After I finished my analysis, I realized that I didn't know what most of the words on the schematic meant. But that didn't stop me from building this-- the ultimate Anti-Gastrobot Raygun with Battle Pals:

(1) Ninja: I stuck this on for added stealth. I couldn't find his legs.

(2) Gun Handle: Most of Raygun's handle is made of rowboat to make ensure that it will always float in the bathtub. It also helps prevent it from sinking down and conquering the bottom of the sea.

(3) Justice Barrel: This contains all the components to prevent Raygun from being used for evil. If it's ever removed, Raygun will automatically release it's ninth-dimensional power source and destroy what science calls "the universe." But that totally can't happen since it's protected by the little robot arm (4) holding a sword.

(5) Combat Cycle

(6) Electon-Switch This switches from on to off. I don't know what an electron is.

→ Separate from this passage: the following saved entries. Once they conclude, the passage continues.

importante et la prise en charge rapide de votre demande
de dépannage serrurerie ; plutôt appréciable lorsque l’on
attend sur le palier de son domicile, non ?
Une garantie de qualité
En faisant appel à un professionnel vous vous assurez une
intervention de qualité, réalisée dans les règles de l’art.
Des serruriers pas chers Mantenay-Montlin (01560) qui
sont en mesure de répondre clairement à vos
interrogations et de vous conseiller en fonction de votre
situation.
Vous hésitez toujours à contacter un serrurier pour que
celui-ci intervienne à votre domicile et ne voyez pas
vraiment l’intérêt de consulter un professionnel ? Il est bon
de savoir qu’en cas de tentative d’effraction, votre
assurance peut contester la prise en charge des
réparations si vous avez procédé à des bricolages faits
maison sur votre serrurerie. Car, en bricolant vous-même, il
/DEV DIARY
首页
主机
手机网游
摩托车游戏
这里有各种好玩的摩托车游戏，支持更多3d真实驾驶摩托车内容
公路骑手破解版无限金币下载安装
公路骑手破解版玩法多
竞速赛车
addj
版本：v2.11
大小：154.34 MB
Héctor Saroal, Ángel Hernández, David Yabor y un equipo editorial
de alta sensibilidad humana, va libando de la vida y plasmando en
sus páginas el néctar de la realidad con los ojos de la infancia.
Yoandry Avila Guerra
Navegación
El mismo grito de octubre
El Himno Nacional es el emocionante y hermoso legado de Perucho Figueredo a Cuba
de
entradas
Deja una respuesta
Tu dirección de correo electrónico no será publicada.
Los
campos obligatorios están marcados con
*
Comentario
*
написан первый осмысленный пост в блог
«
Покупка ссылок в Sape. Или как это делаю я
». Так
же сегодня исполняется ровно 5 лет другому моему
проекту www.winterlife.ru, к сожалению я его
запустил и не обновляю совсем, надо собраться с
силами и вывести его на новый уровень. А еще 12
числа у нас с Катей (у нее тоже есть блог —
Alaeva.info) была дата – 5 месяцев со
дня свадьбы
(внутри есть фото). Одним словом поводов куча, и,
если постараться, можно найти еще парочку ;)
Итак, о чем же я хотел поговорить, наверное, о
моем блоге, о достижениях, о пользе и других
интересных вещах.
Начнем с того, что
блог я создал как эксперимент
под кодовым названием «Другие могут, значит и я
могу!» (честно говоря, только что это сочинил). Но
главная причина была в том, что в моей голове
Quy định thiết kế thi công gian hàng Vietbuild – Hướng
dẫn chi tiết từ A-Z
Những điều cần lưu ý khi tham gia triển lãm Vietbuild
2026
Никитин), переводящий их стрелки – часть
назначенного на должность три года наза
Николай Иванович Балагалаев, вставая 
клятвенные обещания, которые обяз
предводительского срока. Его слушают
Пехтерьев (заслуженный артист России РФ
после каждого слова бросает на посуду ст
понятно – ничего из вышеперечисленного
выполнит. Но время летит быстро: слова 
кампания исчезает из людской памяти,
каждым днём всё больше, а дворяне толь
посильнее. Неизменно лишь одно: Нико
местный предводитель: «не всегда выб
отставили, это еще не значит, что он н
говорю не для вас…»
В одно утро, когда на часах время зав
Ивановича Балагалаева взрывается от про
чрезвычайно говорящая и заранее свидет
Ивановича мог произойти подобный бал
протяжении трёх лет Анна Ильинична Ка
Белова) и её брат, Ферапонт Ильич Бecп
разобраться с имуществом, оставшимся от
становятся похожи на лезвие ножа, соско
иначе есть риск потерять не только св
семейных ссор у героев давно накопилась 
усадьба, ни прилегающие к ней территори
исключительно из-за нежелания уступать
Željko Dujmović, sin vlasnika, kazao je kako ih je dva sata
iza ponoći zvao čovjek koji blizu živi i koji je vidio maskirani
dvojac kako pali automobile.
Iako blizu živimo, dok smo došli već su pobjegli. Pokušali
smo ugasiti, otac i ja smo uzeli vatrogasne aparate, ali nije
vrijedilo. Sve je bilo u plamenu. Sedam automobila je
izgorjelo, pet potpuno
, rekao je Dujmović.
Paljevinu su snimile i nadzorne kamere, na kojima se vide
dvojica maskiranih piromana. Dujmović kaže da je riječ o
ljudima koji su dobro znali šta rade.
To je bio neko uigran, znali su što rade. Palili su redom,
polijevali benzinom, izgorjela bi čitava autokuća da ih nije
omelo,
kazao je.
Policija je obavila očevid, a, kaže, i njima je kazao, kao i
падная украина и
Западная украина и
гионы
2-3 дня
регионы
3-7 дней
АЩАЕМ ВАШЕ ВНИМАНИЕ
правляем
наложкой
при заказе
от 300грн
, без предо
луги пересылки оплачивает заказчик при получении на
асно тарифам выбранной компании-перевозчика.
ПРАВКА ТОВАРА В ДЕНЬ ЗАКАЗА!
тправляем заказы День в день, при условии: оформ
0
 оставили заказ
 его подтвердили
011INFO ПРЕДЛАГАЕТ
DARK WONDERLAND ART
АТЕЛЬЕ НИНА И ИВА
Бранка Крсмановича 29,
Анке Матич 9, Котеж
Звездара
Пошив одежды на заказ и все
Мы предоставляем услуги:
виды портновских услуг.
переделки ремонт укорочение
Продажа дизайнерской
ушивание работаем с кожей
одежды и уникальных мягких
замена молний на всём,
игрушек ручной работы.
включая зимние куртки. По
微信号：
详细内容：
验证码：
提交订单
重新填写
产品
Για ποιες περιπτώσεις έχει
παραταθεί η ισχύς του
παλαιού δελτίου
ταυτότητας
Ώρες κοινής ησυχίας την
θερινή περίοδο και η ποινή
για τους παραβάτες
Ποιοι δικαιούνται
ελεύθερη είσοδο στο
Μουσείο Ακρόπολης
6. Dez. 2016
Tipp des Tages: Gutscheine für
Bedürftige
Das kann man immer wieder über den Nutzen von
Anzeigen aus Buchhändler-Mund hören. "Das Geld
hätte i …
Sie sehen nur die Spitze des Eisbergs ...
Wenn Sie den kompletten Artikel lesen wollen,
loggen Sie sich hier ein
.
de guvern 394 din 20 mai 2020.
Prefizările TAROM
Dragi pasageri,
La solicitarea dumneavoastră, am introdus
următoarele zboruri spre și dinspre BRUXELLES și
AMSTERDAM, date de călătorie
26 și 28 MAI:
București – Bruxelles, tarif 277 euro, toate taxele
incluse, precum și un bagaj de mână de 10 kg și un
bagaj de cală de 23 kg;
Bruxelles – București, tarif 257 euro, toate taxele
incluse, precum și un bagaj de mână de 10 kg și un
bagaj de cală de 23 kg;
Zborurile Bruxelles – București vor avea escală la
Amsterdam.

(7) Billy Nitro An unknown traveller.

(8) Main Beam Dispersal Unit This shoots out lasers, heat rays, iceballs, and many other types of projectiles. The head directly above it is in charge of picking what type of beam is fired, but it's never not picked killer bees.

(9) Frugo! Frugo! can be found anywhere children are in trouble. His head is a cup.

(10) Darth Maul on Pony This is Darth Vader's uncle or whatever. He may have been a design flaw due to his love of crime.

(11) Flag I put this on there so no Europeans could sail over and claim the raygun as theirs. So far it's 100% effective.